Al contrario, la protezione si ottiene quando lo strumento serve ad armonizzare gli equilibri familiari. La risposta tecnica a questo rischio è il coordinamento documentale: è indispensabile coordinare in modo chiaro e integrato il testamento, il Trust e gli eventuali patti successori.
Solo rendendo manifesta una volontà di pianificazione complessiva e non di esclusione, si disinnescano le pretese.
La vera soluzione non risiede in una formula magica, ma in una progettazione accurata.
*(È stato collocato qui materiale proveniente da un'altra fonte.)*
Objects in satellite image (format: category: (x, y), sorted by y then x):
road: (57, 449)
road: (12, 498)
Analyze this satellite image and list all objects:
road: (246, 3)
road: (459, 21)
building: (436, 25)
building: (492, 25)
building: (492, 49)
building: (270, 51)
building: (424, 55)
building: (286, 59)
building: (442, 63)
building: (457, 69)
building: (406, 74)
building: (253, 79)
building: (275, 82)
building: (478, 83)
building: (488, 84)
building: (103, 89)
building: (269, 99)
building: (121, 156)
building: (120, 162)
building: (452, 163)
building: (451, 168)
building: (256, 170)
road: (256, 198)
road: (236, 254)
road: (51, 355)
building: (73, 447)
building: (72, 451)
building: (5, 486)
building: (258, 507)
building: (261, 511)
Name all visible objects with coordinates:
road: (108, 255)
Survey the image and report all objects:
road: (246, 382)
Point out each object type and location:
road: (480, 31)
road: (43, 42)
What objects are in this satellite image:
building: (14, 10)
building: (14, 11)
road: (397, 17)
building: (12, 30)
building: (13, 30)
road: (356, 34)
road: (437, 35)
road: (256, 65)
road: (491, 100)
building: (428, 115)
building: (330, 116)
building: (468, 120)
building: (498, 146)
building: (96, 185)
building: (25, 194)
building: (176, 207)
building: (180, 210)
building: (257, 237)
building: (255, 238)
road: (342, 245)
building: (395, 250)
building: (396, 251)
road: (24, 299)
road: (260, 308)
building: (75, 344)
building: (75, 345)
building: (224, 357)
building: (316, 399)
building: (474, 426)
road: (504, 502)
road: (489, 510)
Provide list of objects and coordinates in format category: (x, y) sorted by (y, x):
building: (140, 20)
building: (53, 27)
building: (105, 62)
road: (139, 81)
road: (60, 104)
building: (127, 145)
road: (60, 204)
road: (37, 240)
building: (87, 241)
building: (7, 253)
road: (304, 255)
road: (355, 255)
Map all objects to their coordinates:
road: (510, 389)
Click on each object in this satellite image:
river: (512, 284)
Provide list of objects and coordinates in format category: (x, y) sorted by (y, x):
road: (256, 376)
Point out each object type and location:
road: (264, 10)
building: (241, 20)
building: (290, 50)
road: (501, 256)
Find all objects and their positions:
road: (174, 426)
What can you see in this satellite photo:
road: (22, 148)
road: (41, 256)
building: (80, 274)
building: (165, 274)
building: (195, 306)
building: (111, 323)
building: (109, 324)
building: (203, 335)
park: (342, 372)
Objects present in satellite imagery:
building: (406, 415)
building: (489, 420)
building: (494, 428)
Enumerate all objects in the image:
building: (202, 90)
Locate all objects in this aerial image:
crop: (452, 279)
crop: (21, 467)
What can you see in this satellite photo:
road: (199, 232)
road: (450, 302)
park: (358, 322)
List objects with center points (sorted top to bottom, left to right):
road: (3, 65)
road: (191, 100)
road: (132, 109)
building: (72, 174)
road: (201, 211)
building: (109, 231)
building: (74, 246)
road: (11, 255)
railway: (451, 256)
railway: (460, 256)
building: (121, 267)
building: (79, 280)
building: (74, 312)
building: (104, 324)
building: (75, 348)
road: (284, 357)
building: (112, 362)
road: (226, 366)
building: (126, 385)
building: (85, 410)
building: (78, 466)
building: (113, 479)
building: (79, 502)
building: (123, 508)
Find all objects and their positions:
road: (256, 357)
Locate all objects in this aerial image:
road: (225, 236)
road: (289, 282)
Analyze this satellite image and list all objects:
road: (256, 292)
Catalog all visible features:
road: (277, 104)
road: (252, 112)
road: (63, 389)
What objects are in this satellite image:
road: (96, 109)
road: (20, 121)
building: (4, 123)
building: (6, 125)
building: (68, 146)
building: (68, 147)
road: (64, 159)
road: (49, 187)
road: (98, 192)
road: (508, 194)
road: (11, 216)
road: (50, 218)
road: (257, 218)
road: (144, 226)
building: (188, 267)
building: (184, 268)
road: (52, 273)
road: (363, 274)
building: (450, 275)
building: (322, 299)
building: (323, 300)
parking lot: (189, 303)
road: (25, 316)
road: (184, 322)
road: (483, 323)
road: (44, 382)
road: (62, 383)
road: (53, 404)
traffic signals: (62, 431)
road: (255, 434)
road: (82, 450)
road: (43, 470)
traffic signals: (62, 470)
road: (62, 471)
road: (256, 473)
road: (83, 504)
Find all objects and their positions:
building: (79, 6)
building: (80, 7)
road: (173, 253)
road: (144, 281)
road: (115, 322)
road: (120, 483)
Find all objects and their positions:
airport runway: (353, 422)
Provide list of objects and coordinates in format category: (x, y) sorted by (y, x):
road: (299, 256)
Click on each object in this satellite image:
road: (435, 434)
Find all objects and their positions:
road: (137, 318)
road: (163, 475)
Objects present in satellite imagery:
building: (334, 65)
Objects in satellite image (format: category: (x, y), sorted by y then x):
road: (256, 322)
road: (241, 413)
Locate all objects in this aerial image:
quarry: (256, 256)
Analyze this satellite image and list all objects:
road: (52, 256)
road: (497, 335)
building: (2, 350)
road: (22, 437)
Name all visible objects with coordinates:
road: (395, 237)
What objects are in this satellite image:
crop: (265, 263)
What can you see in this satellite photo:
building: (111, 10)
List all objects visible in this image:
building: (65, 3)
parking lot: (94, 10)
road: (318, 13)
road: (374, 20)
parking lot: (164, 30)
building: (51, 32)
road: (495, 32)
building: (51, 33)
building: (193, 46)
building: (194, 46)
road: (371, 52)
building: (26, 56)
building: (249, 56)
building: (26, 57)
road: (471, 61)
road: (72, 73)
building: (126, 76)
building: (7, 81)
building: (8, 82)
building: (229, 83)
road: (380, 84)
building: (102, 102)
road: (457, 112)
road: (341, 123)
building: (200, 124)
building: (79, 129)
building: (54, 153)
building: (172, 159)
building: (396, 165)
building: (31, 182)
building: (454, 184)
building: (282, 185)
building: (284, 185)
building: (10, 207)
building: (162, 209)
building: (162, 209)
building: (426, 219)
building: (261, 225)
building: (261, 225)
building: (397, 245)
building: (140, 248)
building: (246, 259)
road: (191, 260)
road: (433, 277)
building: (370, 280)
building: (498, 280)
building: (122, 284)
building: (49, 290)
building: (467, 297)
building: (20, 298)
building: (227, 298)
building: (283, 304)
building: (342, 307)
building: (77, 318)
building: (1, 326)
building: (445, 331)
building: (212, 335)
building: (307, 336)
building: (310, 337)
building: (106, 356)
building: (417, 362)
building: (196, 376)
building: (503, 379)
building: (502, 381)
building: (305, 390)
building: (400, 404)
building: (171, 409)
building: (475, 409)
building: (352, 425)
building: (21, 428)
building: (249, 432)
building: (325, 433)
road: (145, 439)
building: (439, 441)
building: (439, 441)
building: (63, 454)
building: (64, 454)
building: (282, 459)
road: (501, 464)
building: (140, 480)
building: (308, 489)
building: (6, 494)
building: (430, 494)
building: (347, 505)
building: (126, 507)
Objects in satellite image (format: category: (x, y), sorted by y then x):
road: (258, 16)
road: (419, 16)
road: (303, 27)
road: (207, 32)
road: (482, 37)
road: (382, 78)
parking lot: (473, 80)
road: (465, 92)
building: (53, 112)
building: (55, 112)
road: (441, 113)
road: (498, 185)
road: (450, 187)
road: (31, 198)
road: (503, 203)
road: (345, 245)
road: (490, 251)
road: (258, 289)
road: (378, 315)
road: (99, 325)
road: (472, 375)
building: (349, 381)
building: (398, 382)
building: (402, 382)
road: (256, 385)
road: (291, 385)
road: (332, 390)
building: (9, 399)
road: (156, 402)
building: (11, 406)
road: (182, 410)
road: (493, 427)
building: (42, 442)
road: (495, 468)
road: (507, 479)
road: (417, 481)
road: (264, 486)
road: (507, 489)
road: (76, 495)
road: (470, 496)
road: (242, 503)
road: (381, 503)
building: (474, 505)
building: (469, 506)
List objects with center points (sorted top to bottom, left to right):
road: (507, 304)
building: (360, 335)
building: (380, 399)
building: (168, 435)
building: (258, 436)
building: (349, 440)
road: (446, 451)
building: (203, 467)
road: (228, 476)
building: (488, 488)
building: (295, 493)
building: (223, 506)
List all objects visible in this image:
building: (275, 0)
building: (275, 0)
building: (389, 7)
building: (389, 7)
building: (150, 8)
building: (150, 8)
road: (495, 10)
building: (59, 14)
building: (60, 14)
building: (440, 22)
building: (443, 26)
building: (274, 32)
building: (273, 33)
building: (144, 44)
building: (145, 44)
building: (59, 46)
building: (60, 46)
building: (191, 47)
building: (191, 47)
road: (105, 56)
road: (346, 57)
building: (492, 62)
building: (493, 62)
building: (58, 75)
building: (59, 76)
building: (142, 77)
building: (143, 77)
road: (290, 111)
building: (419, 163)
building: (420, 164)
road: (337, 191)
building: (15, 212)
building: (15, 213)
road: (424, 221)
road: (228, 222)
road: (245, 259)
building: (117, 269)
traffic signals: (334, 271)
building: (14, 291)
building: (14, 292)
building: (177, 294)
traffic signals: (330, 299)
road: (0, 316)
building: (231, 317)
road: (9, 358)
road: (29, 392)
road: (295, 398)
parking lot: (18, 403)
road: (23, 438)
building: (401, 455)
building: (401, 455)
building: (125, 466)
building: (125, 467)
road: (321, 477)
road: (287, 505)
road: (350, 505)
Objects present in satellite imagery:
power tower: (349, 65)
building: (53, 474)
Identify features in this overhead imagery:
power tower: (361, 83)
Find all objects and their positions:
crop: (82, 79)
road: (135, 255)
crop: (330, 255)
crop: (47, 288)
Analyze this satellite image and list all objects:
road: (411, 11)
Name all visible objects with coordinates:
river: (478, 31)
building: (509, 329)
Un Trust solido deve essere perfettamente integrato nel sistema successorio e non deve mai apparire come uno strumento puramente elusivo. È essenziale valutare in anticipo l’impatto sui legittimari secondo la legge successoria applicabile, prevenendo i conflitti invece di provocarli.
La pianificazione successoria internazionale non deve mai essere interpretata come un mero “gioco di incastri formali”. L’errore più comune è pensare che la strategia consista nel nascondere i beni o nel renderli tecnicamente irraggiungibili.
Al contrario, la vera maestria sta nel costruire un percorso strategico trasparente che rispetti i principi fondamentali di tutti gli ordinamenti coinvolti.
Questo processo non ammette improvvisazioni, anzi richiede una profonda e aggiornata conoscenza delle normative giuridiche dei diversi Paesi interessati, unita a un’attenta valutazione degli aspetti fiscali e legali. Non si tratta solo di applicare una legge, ma di far dialogare sistemi spesso opposti (come il Common Law e il Civil Law).
L’opacità è l’anticamera del contenzioso.
Solo attraverso un approccio ponderato e integrato è possibile evitare controversie future tra gli eredi e tutelare realmente gli interessi di tutte le parti coinvolte. In quest’ottica, un Trust ben progettato diventa uno strumento straordinario per garantire protezione, continuità generazionale e trasparenza del patrimonio.
Investire nella pianificazione significa, dunque, costruire un progetto successorio coerente, un’architettura capace di durare nel tempo e di resistere a ogni contestazione, presente e futura.
Questo richiede un lavoro preliminare di ascolto e analisi. È necessario mappare le esigenze e le volontà profonde di tutte le parti coinvolte per garantire una corretta distribuzione dei beni.
Ma non basta guardare all’oggi. È fondamentale prevedere eventuali cambiamenti normativi o situazioni impreviste (divorzi, crisi economiche, mobilità dei discendenti) che potrebbero influenzare la validità del progetto.
Solo attraverso una pianificazione così accurata e lungimirante si può assicurare una trasmissione patrimoniale serena e senza complicazioni future.